Our findings not only underscore the central role of miR-146a-5p and miR-4286 in the biology of melanoma but also suggest opportunities for novel therapeutic strategies. Combining targeted therapy against BRAF and the MAPK/ERK pathway with modulation of these miRNAs could simultaneously suppress oncogenic signaling and reduce the immunosuppressive tumor microenvironment, thereby optimizing personalized treatment for patients with aggressive melanoma. Our study identifies miR-146-5p and miR-4286 as key regulators in metastatic melanoma, highlighting their potential as biomarkers and therapeutic targets with direct applicability in personalized and translational medicine.

In summary, this study provides the first evidence of the co-expression and functional association of miR-146a-5p and miR-4286 in metastatic melanoma. These miRNAs could represent both potential biomarkers and molecular targets for future integrated therapies, establishing a new paradigm in the management of aggressive melanoma. The limitation of our study is the modest cohort size, but the consistent trends observed provide a reliable indication of the upregulation of miR-146a-5p and miR-4286 and justify further investigation in larger cohorts.

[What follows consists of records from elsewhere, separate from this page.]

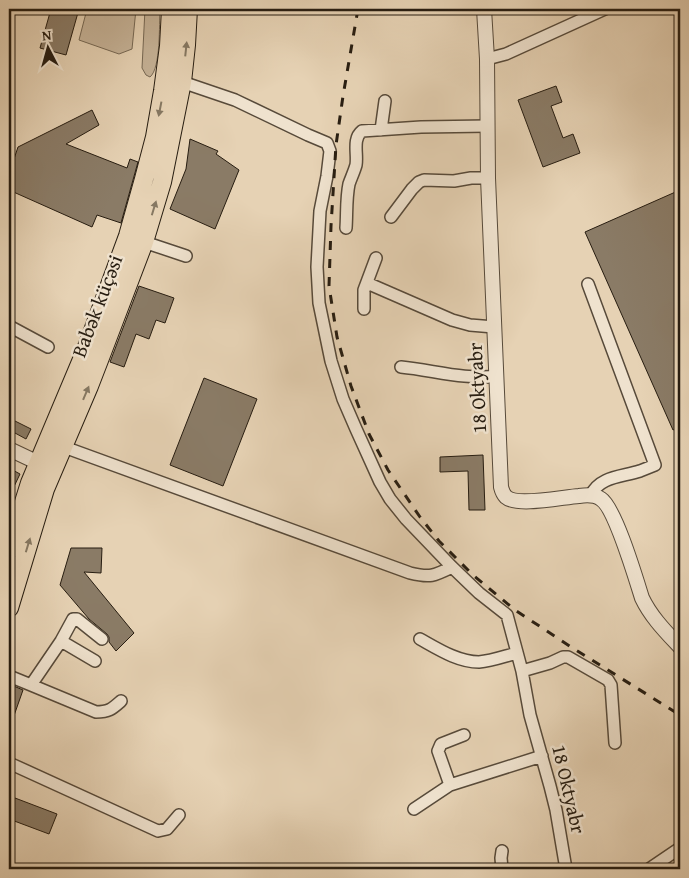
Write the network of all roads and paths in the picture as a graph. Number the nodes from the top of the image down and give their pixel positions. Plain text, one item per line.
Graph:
1 (171, 9) edge
2 (188, 9) edge
3 (484, 9) edge
4 (605, 9) edge
5 (487, 59) junction
6 (182, 82) junction
7 (385, 101) dead end
8 (488, 126) junction
9 (381, 130) junction
10 (488, 178) junction
11 (391, 217) dead end
12 (346, 228) dead end
13 (144, 242) junction
14 (186, 256) dead end
15 (376, 258) dead end
16 (367, 283) junction
17 (588, 284) dead end
18 (364, 309) dead end
19 (9, 326) edge
20 (494, 327) junction
21 (48, 347) dead end
22 (401, 367) dead end
23 (497, 376) junction
24 (64, 447) junction
25 (9, 449) edge
26 (46, 467) junction
27 (592, 495) junction
28 (9, 550) edge
29 (452, 567) junction
30 (9, 608) edge
31 (102, 639) dead end
32 (420, 639) dead end
33 (61, 641) junction
34 (680, 647) edge
35 (517, 653) junction
36 (95, 661) dead end
37 (522, 671) junction
38 (9, 676) edge
39 (31, 684) junction
40 (121, 701) dead end
41 (464, 735) dead end
42 (615, 744) dead end
43 (542, 756) junction
44 (9, 764) edge
45 (450, 785) junction
46 (414, 809) dead end
47 (179, 815) dead end
48 (680, 848) edge
49 (502, 851) dead end
50 (502, 869) edge
51 (566, 869) edge
52 (648, 869) edge

1 -> 26 main road, Babək küçəsi
6 -> 2 main road, Babək küçəsi
3 - 5 street, 18 Oktyabr
4 - 5 street
5 - 8 street, 18 Oktyabr
13 -> 6 main road, Babək küçəsi
6 - 29 street, 18 Oktyabr
7 - 9 street
8 - 9 street
8 - 10 street, 18 Oktyabr
9 - 12 street
10 - 11 street
10 - 20 street, 18 Oktyabr
13 - 14 street
24 -> 13 main road, Babək küçəsi
15 - 16 street
16 - 18 street
16 - 20 street
17 - 27 street
19 - 21 street
20 - 23 street, 18 Oktyabr
22 - 23 street
23 - 27 street, 18 Oktyabr
24 - 26 main road, Babək küçəsi
24 - 29 street
25 - 26 street
26 - 28 main road, Babək küçəsi
30 -> 26 main road, Babək küçəsi
27 - 34 street
29 - 35 street, 18 Oktyabr
31 - 33 street
32 - 35 street
33 - 36 street
33 - 39 street
35 - 37 street, 18 Oktyabr
37 - 42 street
37 - 43 street, 18 Oktyabr
38 - 39 street
39 - 40 street
41 - 45 street
43 - 45 street
43 - 51 street, 18 Oktyabr
44 - 47 street
45 - 46 street
48 - 52 street
49 - 50 street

To further strengthen the reliability and robustness of our results, an independent validation of the most relevant miRNAs, specifically miR-146a-5p and miR-4286, using RT-qPCR should be done in future experiments.

Our study focuses on multiplex expression profiling and integrative bioinformatic modeling and establishes a systematic framework for future functional validation studies.